= Michael Echeruo =

Nigerian academic, professor and literary critic

Michael Joseph Chukwudalu Echeruo (born March 14, 1937) is a Nigerian academic, professor and literary critic from Umunumo, Ehime-Mbano LGA, Imo State in the southeastern region of Nigeria. He is the William Safire Professor of Modern Letters in the English Department at Syracuse University since 1990.

==Biography==
Echeruo was educated at the University College, Ibadan, Oyo State (now the University of Ibadan) from 1955 to 1960 and was contemporaries with a few notable writers and poets from the college, such as Christopher Okigbo. He earned his Master's and Ph D degrees from Cornell University, Ithaca, New York in 1963 and 1965 respectively. There he was a member of the Telluride House. One of the most versatile of African critics, he has published on English Elizabethan and Jacobean Drama and on the modern English novel. Echeruo was primarily notable as a critic of western writers on Africa, as he viewed himself and his contemporaries as writers fighting for an African viewpoint instead of a western viewpoint on the continent. He is best known in poetry for his collection of poems, Mortality (1968); in cultural history for his pioneering study of Victorian Lagos and in lexicography for his Dictionary of the Igbo Language (Yale 1998). He is currently William Safire Professor of Modern Letters in the English Department of Syracuse University. He serves currently as a member of the Modern Language Association of America (MLA) Committee of the New variourum Shakespeare.

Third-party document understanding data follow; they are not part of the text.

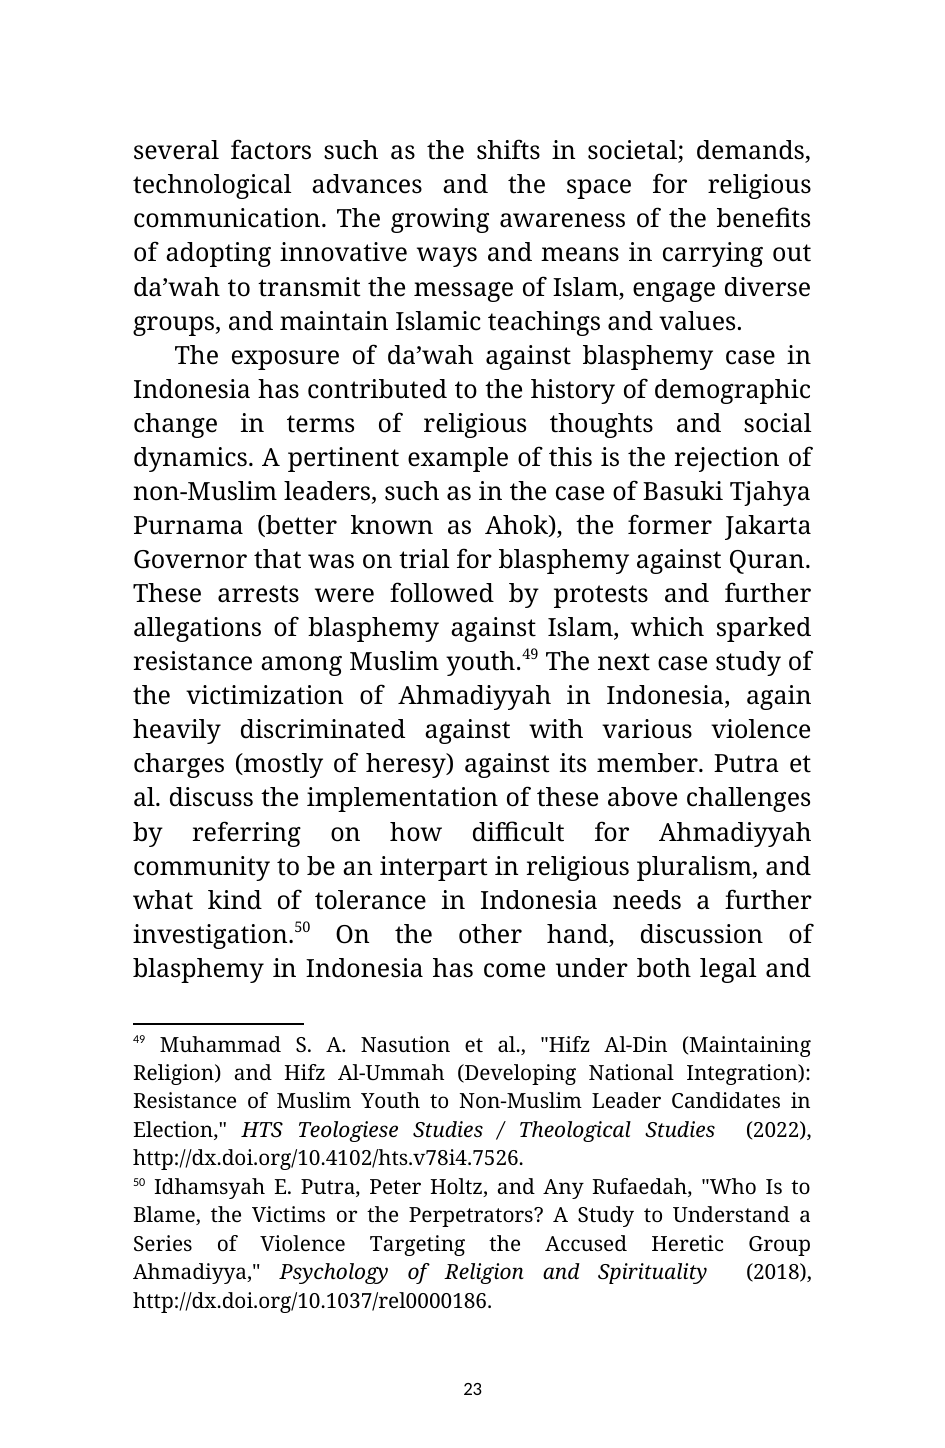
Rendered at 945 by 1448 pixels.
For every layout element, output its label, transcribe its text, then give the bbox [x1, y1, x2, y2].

text The exposure of da’wah against blasphemy case in Indonesia has contributed to the history of demographic change in terms of religious thoughts and social dynamics. A pertinent example of this is the rejection of non-Muslim leaders, such as in the case of Basuki Tjahya Purnama (better known as Ahok), the former Jakarta Governor that was on trial for blasphemy against Quran. These arrests were followed by protests and further allegations of blasphemy against Islam, which sparked resistance among Muslim youth. The next case study of the victimization of Ahmadiyyah in Indonesia, again heavily discriminated against with various violence charges (mostly of heresy) against its member. Putra et al. discuss the implementation of these above challenges by referring on how difficult for Ahmadiyyah community to be an interpart in religious pluralism, and what kind of tolerance in Indonesia needs a further investigation. On the other hand, discussion of blasphemy in Indonesia has come under both legal and social examinations. This legal analysis compares blasphemy law in Indonesia with other countries, including Ireland and Canada, to understand the legal framework of criminalizing blasphemy and its impact on freedom of religion or belief and social harmony. Also, the use of digital platforms and social media in Da’wah activities has been a progressive step towards solving blasphemy problems. Taken together, these case studies shed light on the intertwined character of Da’wah against blasphemy in Indonesia, echoing how religious discourse, legal system, and social context played out in dealing with questions of religious tolerance, freedom of expression and societal harmony. [133, 337, 812, 984]
text In addition, the development of Da’wah strategies that are more assertive can be seen from the use of persuasion techniques, stories and multimedia that are interesting as a form of delivery or socialization of religious messages and the solution to today’s problems. These strategies look to coalition-stakeholder engagement, navigate contemporary social complexity and disseminate religious imperatives in innovative ways. This transformation has been channeled into the forms of da’wah strategies in Indonesia that are marked by a more assertive character believes because of several factors such as the shifts in societal; demands, technological advances and the space for religious communication. The growing awareness of the benefits of adopting innovative ways and means in carrying out da’wah to transmit the message of Islam, engage diverse groups, and maintain Islamic teachings and values. [133, 133, 812, 337]
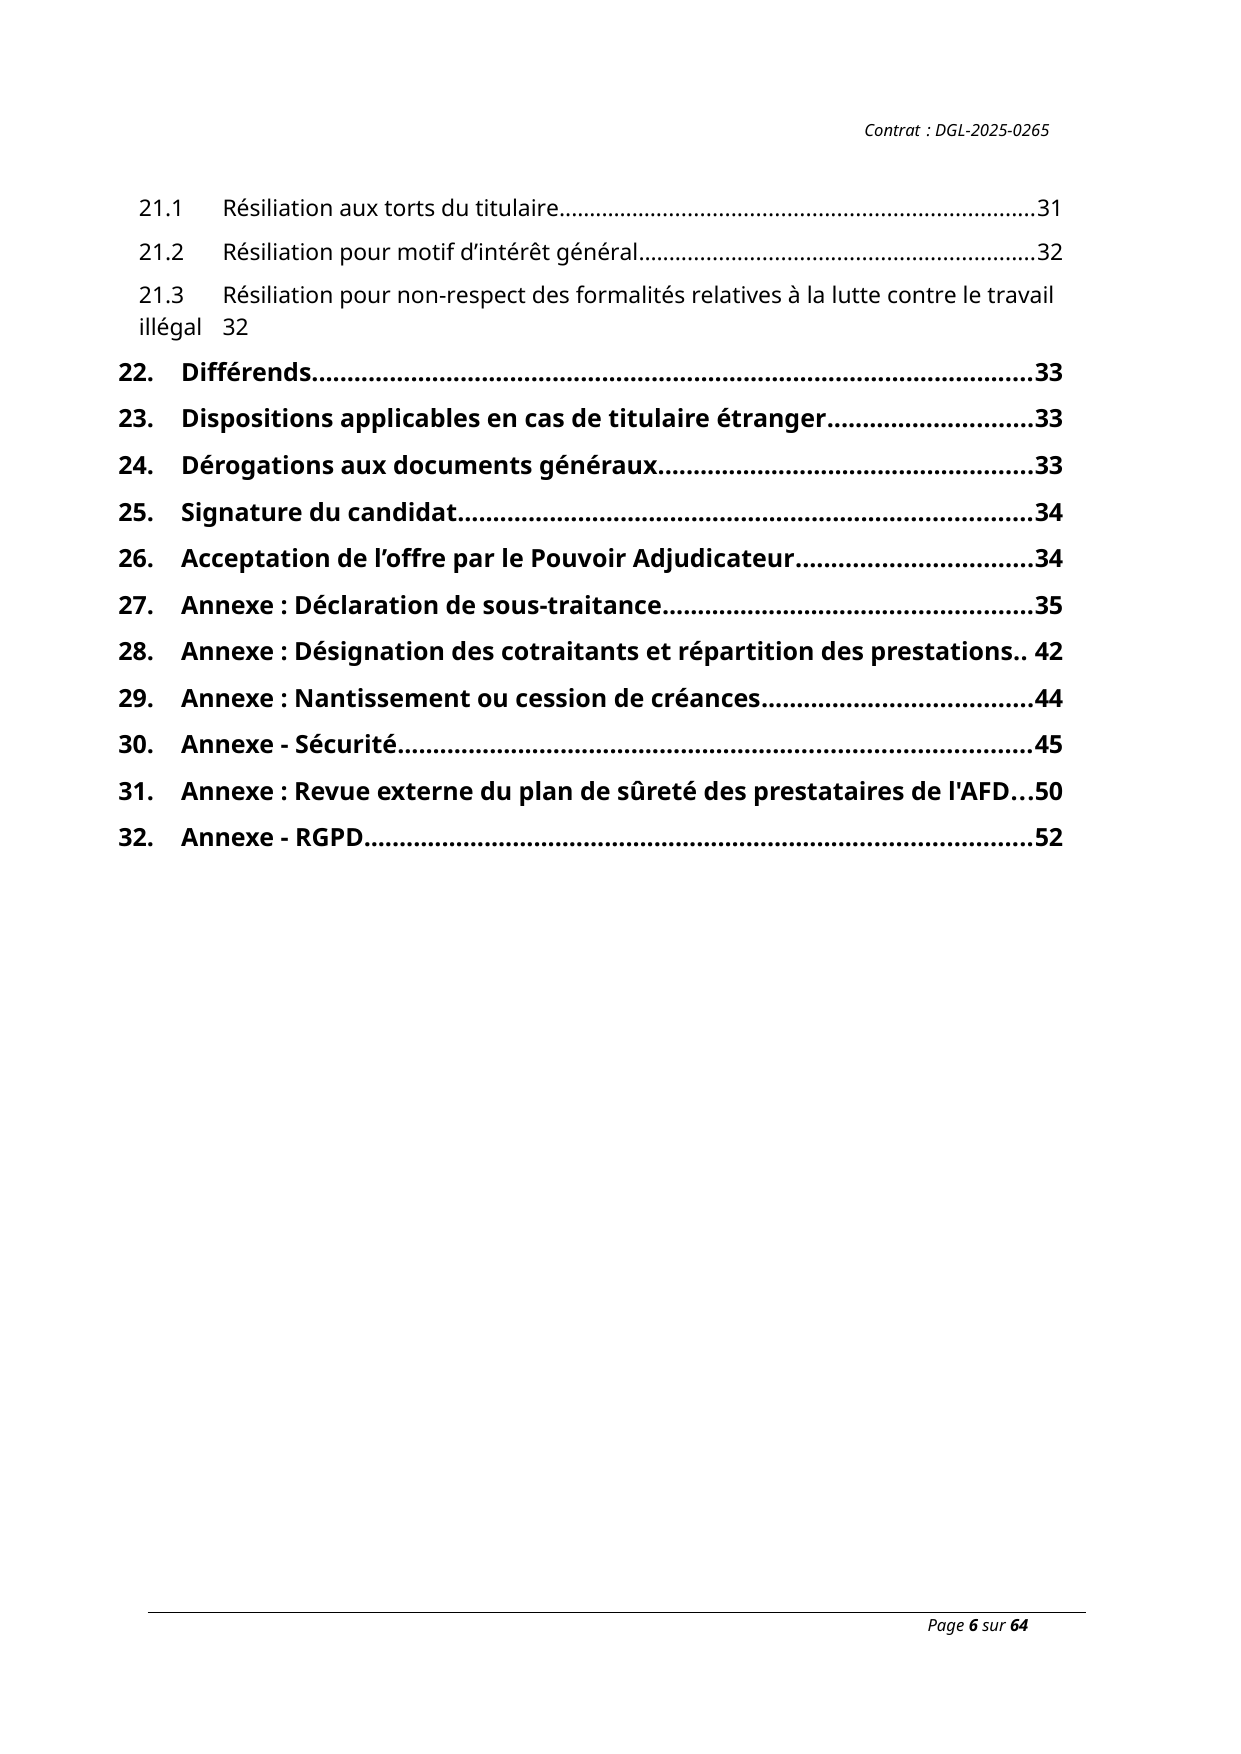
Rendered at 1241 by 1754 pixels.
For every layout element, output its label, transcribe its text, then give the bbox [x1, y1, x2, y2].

text 28. Annexe : Désignation des cotraitants et répartition des prestations. 42 [118, 634, 1122, 668]
text 24. Dérogations aux documents généraux 33 [118, 448, 1122, 482]
text 26. Acceptation de l’offre par le Pouvoir Adjudicateur 34 [118, 541, 1122, 575]
text 27. Annexe : Déclaration de sous-traitance 35 [118, 587, 1122, 621]
text 31. Annexe : Revue externe du plan de sûreté des prestataires de l'AFD 50 [118, 773, 1122, 808]
text 21.1 Résiliation aux torts du titulaire 31 [139, 192, 1122, 223]
text 23. Dispositions applicables en cas de titulaire étranger 33 [118, 401, 1122, 435]
text 32. Annexe - RGPD 52 [118, 820, 1122, 854]
text 29. Annexe : Nantissement ou cession de créances 44 [118, 680, 1122, 714]
text 21.3 Résiliation pour non-respect des formalités relatives à la lutte contre le travail illégal 32 [139, 279, 1122, 342]
text 22. Différends 33 [118, 354, 1122, 388]
text 30. Annexe - Sécurité 45 [118, 727, 1122, 761]
text 21.2 Résiliation pour motif d’intérêt général 32 [139, 236, 1122, 267]
text 25. Signature du candidat 34 [118, 494, 1122, 528]
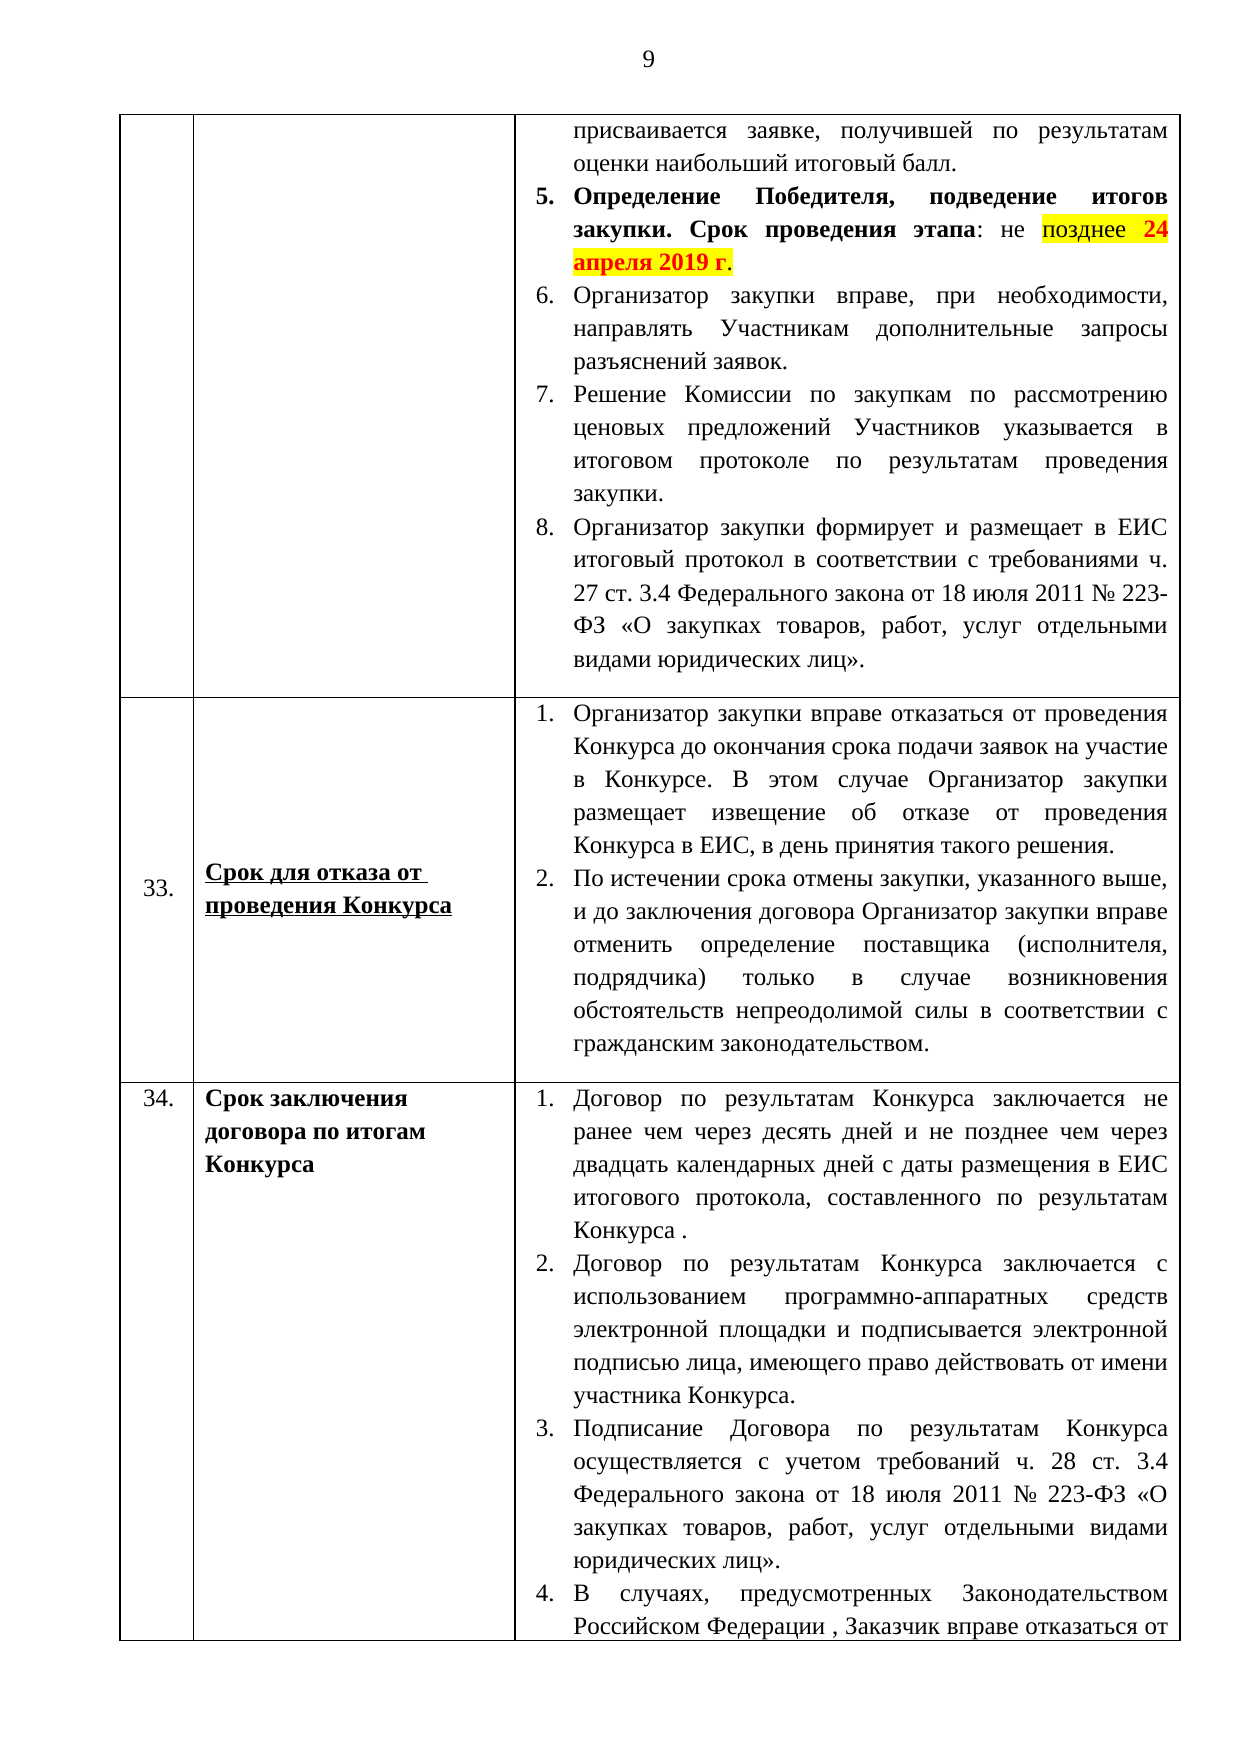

== Selected publications ==

- Victorian Lagos: Aspects of Nineteenth Century Lagos Life. (1977) London: Macmillan. ISBN 9780333226421
- Igbo-English Dictionary: A Comprehensive Dictionary of the Igbo Language with an English-Igbo Index.
- "The Dramatic Limits of Igbo Ritual". (1973) Research in African Literatures, 21-31.
- "An African Diaspora: The Ontological Project". The African Diaspora.
- Joyce Cary and the Novel of Africa. (1973) London: Longman. ISBN 9780582500471
- Joyce Cary and the Dimensions of Order. (1979) London: Macmillan. ISBN 9780333246979
- Echeruo, M. J. (1979). A Matter of Identity. Culture Division, Ministry of Information, Culture, Youth & Sports.
- Echeruo, M. J. (1992). "Edward W. Blyden, WEB Du Bois, and the ‘color complex’". The Journal of Modern African Studies, 30(4), 669-684.
- "WEB Du Bois, and the ‘color complex’". The Journal of Modern African Studies, 30(4), 669-684.
- Echeruo, M. J. (1962). "Concert and Theatre in Late Nineteenth Century Lagos". Nigeria Magazine, 74, 68-74.
- "The Intellectual Context of Nineteenth‐century Lagos Life"
- "Traditional and borrowed elements in Nigerian Poetry". Nigeria Magazine, 89(1966), 142-155.